Breaking news: sorry Twitter, journalism still wins out
Two things happened in London in the space of 24 hours that, once again, had me – and plenty of others – musing on the role of Twitter as a channel for breaking news.
On Thursday 26 April, there was an incident on the Bakerloo line of the London Underground (that’s the brown one).
I learned about it first thanks to twitter. But here’s what I learned. I learned that something had happened – it might have been a tube train crash, or a collapsed tunnel, or a train might have hit a bulge in the wall of a tunnel, or the tunnel might be flooded, or some plasterwork might have fallen off the tunnel walls onto the track, or there might have been a terrorist attack.
My, what a lot of things I learned from Twitter that morning.
I looked online at some reputable news providers’ websites to see what I might learn from them. It took a while for the news to appear on the likes of the BBC or the Evening Standard websites. As is right and proper.
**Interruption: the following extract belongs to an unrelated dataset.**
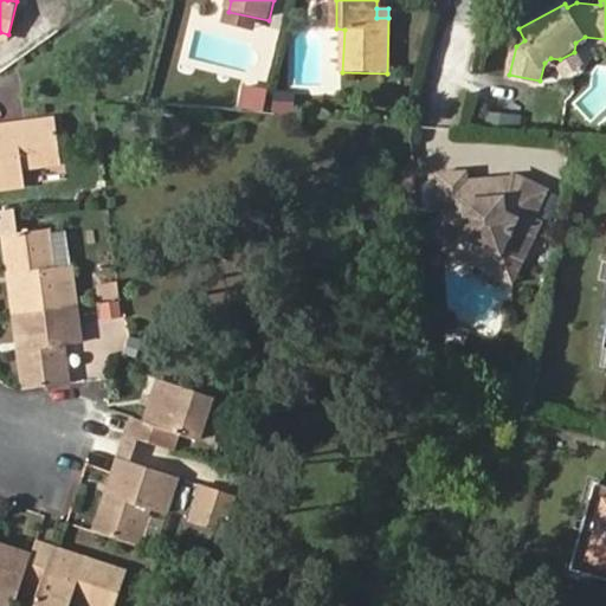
[(581,64),(574,52),(560,59),(567,72),(581,64)]
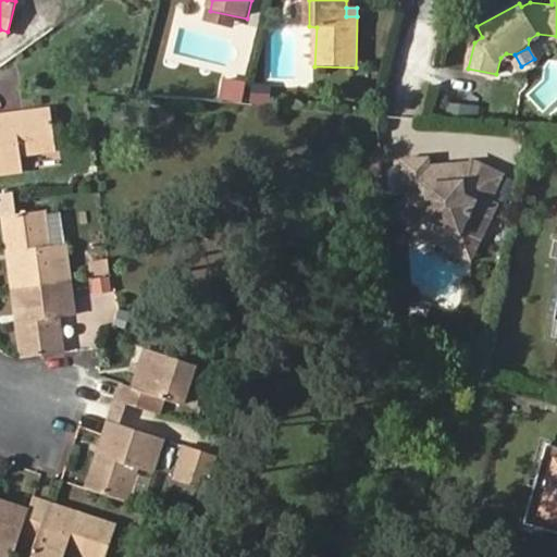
[(225,81),(224,99),(243,100),(244,82),(225,81)]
On Friday 27 April, news broke on Twitter that there had been a bomb scare on Tottenham Court Road (a very busy shopping street, complete with a major theatre, lots of offices, pubs, restaurants etc, and a tube station that was featured in An American Werewolf in London). There were pics too.
Someone observed that the bomb scare (which during the time I was writing this piece morphed into a hostage situation) had been trending on Twitter for half an hour, but still no mention on the mainstream news sites…. prompting one person to ask “do we need 24hr news channels anymore?” (@mattaudley)
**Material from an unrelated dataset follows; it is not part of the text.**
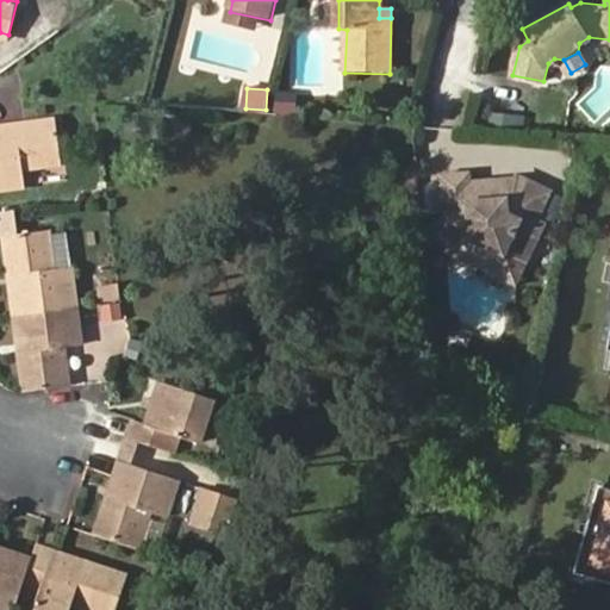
[(485,114),(484,130),(509,132),(510,117),(485,114)]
But I like this tweet best: “What the hell is going on at #tcr?!? The bazillion varied reports are bloody confusing!” (@/betti_ttt)
The story was still developing while I was writing, but this is the BBC’s take on it. And as of the time I published this piece, there were no reports of injuries – I can only hope that stays the case.
Responsible journalism demands that stories are confirmed (“stood up” in the vernacular). That you have more than one source to corroborate the lead or rumour, and that you explore the facts. At its heart the job of the journalist is to find out what is actually going on and present people with reliable facts*. Otherwise news is nothing more than a lot of rumour and speculation.
There is (and will always be) a role for traditional journalism and regular news outlets – it’s in cutting through the confusion and presenting people with the facts.
That’s something Twitter will never be able to do, because even if one tweet gets immediately to the heart of the matter, the next 50 might offer nothing but fear, uncertainty and doubt. And how on earth is one to tell the difference.
* footnote: anyone who tells you journalism is all about getting to “the truth” is either a self-aggrandising liar, or a fool.